Try it:
Line count for "Beng": state how many lines of the data below include it, and output nothing more.

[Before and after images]

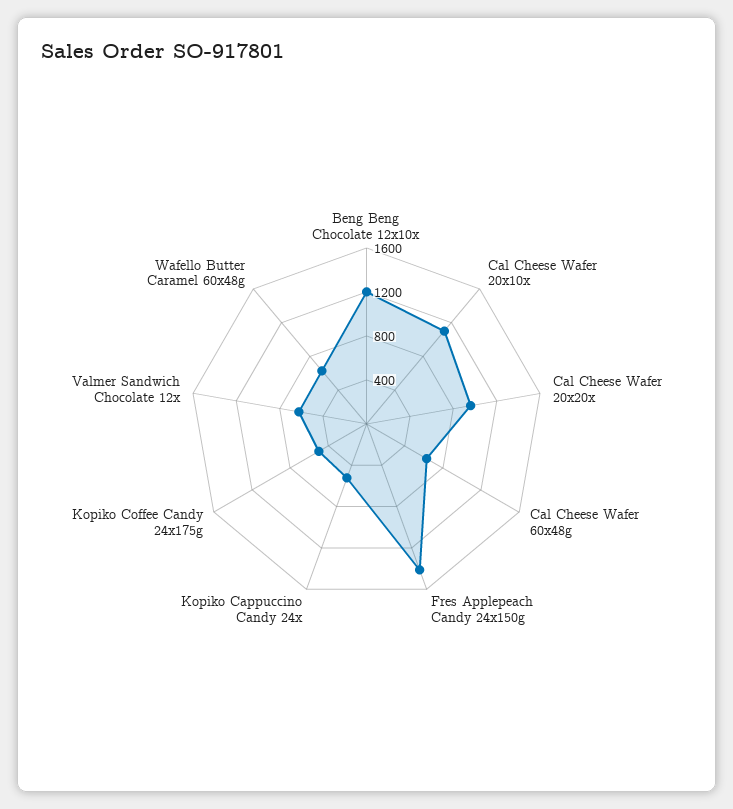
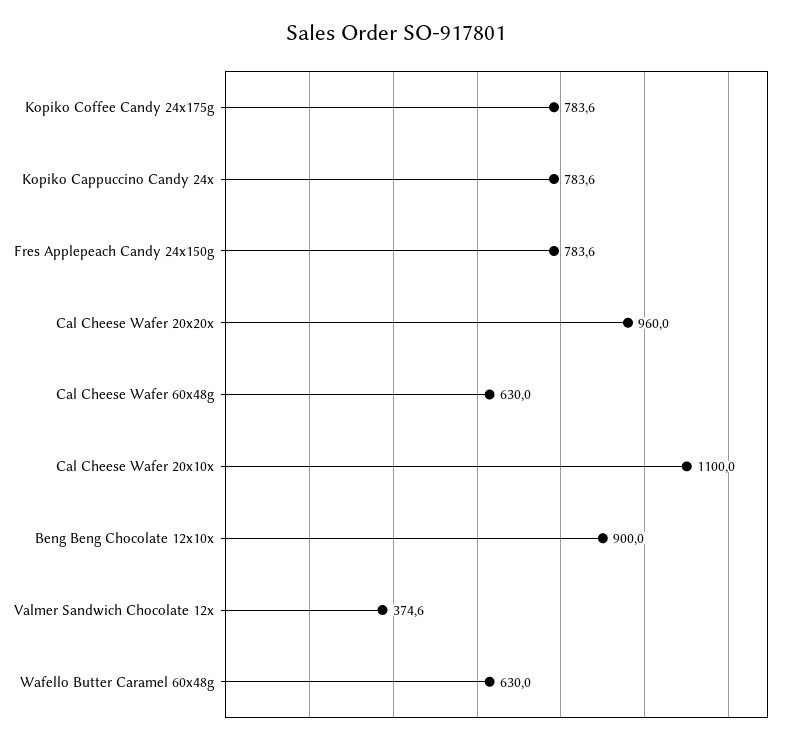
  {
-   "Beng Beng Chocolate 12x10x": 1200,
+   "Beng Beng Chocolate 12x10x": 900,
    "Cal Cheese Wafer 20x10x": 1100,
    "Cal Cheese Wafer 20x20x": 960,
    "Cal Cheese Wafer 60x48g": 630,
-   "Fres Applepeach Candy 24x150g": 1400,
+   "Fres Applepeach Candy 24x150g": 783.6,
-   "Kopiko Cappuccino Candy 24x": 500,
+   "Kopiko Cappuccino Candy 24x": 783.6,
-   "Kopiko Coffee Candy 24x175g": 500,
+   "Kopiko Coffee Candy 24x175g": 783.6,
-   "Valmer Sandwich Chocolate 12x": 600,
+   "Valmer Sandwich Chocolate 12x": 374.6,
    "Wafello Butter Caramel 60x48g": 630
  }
* * *
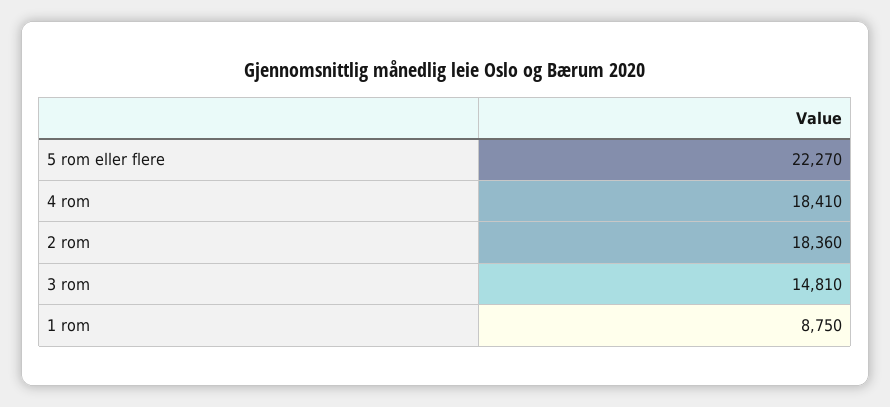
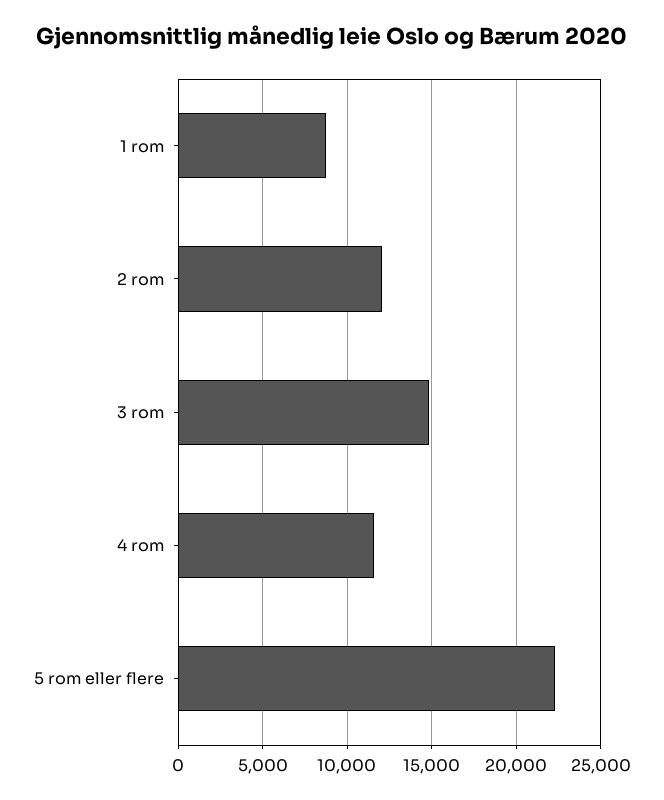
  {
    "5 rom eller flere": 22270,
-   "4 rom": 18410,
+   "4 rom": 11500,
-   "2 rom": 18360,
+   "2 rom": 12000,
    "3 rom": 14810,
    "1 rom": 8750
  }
* * *
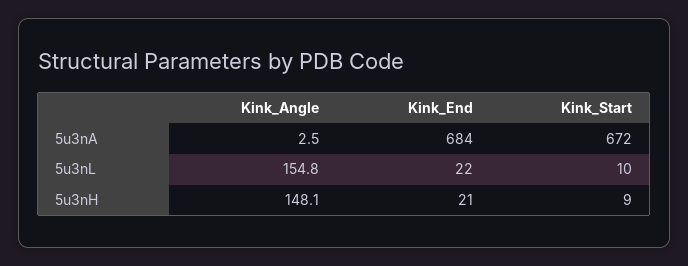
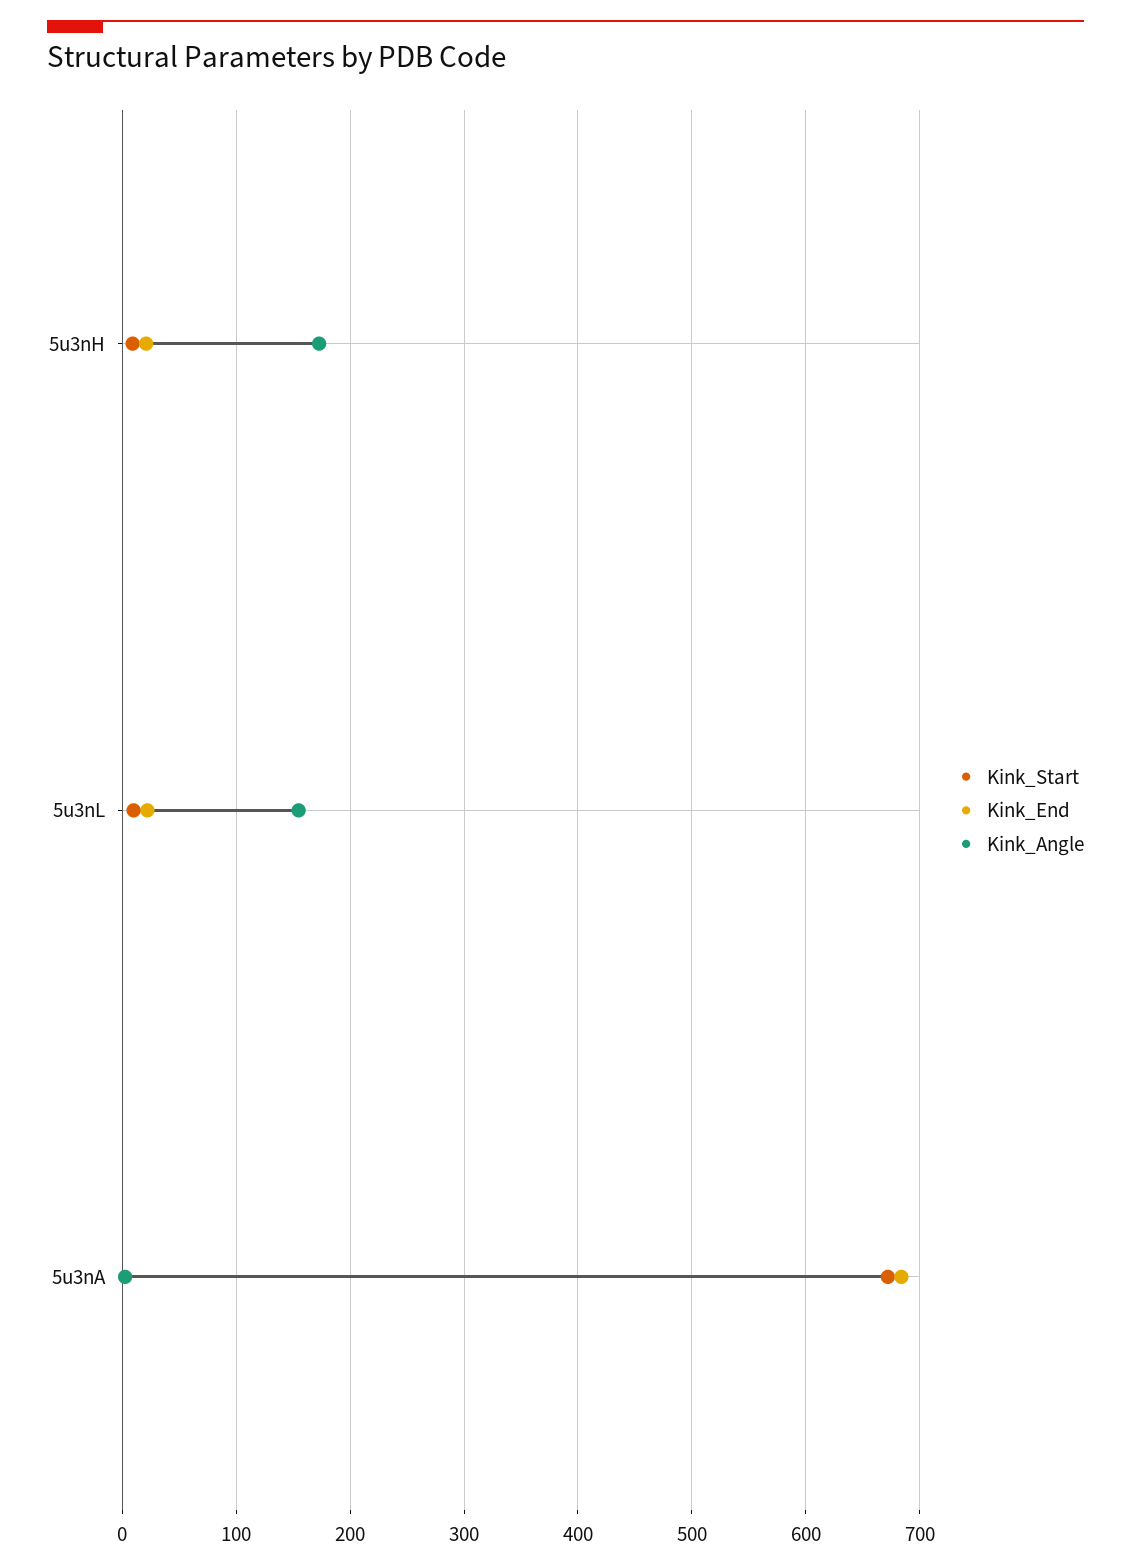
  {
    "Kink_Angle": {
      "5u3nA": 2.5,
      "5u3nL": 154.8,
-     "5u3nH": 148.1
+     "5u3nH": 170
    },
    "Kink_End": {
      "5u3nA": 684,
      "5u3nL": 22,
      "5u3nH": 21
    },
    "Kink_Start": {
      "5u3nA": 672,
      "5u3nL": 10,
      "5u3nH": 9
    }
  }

Expected output:
2